Miss Barrington now knew where they were. The shanty was used by the remoter settlers as a half-way house where they slept occasionally on their long journey to the railroad, and as there was a birch bluff not far away, it was the rule that whoever occupied it should replace the fuel he had consumed. The last man had, however, not been liberal.

“But what are we to do?” she asked, with a little gasp of dismay.

“Stay here until the morning,” said Witham quietly. “Unfortunately I can’t even spare you my company.

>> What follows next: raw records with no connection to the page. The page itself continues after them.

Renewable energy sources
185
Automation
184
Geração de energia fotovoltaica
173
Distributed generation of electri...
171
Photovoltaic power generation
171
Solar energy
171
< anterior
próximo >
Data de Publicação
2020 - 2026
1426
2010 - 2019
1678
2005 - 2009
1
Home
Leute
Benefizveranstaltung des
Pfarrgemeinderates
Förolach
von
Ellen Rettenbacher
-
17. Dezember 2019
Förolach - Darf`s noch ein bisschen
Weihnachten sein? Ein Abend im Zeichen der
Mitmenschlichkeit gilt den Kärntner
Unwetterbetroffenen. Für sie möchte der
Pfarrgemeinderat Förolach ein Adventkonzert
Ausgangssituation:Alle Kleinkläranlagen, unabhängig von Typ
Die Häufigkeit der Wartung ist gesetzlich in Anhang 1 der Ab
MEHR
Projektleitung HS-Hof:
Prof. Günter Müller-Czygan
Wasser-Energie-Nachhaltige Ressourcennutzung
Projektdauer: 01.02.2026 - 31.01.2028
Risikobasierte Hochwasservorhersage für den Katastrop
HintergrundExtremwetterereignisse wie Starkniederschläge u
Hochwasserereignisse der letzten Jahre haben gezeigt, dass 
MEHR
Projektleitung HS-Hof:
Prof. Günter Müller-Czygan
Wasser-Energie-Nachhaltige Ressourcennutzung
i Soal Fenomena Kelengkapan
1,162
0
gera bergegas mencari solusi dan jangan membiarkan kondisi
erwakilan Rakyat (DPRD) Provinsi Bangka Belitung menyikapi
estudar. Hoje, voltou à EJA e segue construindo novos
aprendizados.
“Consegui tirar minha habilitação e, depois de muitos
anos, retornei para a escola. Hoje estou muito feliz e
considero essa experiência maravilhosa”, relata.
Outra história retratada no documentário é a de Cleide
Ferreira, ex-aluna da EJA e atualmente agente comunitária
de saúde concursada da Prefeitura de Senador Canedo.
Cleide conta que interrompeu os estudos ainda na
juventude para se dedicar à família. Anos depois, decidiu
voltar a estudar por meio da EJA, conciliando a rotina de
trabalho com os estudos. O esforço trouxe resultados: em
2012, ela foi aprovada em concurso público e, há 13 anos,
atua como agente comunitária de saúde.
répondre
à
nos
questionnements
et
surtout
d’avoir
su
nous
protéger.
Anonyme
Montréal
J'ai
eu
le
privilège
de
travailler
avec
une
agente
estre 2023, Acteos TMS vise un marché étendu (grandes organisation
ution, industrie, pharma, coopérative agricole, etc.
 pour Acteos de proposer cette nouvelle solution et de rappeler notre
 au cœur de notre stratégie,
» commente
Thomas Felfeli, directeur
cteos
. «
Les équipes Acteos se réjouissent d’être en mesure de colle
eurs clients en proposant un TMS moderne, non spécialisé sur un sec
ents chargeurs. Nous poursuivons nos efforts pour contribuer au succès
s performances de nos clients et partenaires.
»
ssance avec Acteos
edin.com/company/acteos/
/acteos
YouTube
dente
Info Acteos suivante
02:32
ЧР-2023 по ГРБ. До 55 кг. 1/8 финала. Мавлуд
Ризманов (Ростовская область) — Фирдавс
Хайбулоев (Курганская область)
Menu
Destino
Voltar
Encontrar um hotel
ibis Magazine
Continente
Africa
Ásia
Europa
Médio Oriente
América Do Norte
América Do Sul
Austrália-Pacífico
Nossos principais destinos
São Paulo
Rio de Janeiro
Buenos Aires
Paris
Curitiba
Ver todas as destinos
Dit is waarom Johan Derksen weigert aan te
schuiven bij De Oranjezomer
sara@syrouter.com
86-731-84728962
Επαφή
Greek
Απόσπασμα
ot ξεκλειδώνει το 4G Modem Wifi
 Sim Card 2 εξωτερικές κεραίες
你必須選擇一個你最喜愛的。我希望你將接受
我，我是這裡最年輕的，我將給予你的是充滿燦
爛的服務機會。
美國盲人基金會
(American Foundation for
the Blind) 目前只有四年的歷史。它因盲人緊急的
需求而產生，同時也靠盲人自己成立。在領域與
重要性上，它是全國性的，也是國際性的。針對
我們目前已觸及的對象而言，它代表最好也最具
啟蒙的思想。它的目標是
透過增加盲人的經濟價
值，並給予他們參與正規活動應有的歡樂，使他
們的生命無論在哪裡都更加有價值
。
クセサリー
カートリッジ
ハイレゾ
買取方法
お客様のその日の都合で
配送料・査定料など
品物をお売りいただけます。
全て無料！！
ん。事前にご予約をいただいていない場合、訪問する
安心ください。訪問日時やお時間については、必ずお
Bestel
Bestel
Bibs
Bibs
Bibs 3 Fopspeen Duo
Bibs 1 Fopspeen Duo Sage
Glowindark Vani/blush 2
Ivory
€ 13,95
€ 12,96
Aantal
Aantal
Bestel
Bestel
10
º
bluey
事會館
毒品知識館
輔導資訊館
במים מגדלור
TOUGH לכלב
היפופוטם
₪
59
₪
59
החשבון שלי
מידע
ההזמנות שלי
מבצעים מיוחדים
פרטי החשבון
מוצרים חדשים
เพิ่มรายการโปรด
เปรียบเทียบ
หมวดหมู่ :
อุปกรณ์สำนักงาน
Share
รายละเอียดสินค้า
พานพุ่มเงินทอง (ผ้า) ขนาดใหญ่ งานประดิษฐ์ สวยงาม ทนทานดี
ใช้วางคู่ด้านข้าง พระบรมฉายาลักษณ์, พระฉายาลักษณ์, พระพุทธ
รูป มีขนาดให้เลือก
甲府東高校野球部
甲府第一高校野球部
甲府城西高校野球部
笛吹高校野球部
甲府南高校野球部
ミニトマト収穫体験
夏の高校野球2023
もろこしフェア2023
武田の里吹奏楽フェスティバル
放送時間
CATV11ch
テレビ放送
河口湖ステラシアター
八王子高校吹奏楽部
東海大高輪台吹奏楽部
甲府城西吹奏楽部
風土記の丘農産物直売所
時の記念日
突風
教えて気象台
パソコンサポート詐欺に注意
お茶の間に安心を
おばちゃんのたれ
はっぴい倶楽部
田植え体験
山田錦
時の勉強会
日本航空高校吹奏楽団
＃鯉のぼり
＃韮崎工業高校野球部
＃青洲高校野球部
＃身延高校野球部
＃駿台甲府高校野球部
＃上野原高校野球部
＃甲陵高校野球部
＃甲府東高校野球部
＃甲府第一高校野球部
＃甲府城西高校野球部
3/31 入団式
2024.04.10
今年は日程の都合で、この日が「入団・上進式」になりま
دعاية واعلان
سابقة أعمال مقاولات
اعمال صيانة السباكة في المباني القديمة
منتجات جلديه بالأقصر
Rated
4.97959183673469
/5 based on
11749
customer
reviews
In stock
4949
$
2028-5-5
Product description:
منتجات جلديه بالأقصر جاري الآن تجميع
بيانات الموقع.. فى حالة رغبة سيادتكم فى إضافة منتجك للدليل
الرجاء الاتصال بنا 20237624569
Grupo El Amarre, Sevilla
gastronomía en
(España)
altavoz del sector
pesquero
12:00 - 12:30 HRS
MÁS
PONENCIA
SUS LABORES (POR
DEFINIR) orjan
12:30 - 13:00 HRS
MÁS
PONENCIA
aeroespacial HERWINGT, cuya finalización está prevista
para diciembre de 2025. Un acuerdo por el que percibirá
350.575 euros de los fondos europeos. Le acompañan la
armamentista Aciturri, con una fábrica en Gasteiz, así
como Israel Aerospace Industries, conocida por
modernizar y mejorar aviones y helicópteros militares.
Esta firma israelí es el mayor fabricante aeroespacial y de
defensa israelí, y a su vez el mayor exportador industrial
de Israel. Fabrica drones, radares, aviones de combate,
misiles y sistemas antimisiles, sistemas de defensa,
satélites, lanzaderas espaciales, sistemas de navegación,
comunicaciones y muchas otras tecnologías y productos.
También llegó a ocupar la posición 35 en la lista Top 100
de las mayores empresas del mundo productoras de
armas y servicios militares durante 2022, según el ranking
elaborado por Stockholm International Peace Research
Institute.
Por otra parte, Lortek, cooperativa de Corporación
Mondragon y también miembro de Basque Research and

The stable has fallen in, and it would be death to stand outside, you see. In the meanwhile, pull out some of the straw and put it in the stove.”

“Can you not do that?” asked Miss Barrington, feeling that she must commence at once, if she was to keep this man at a befitting distance.

Witham laughed. “Oh, yes, but you will freeze if you stand still, and these billets require splitting. Still, if you have special objections to doing what I ask you, you can walk up and down rapidly.”

The girl glanced at him a moment, and then lowered her eyes. “Of course I was wrong! Do you wish to hear that I am sorry?”

Witham, answering nothing, swung an axe round his head, and the girl, kneeling beside the stove, noticed the sinewy suppleness of his frame and the precision with which the heavy blade cleft the billets. The axe, she knew, is by no means an easy tool to handle. At last the red flame crackled, and though she had not intended the question to be malicious, there was a faint trace of irony in her voice as she asked, “Is there any other thing you wish me to do?”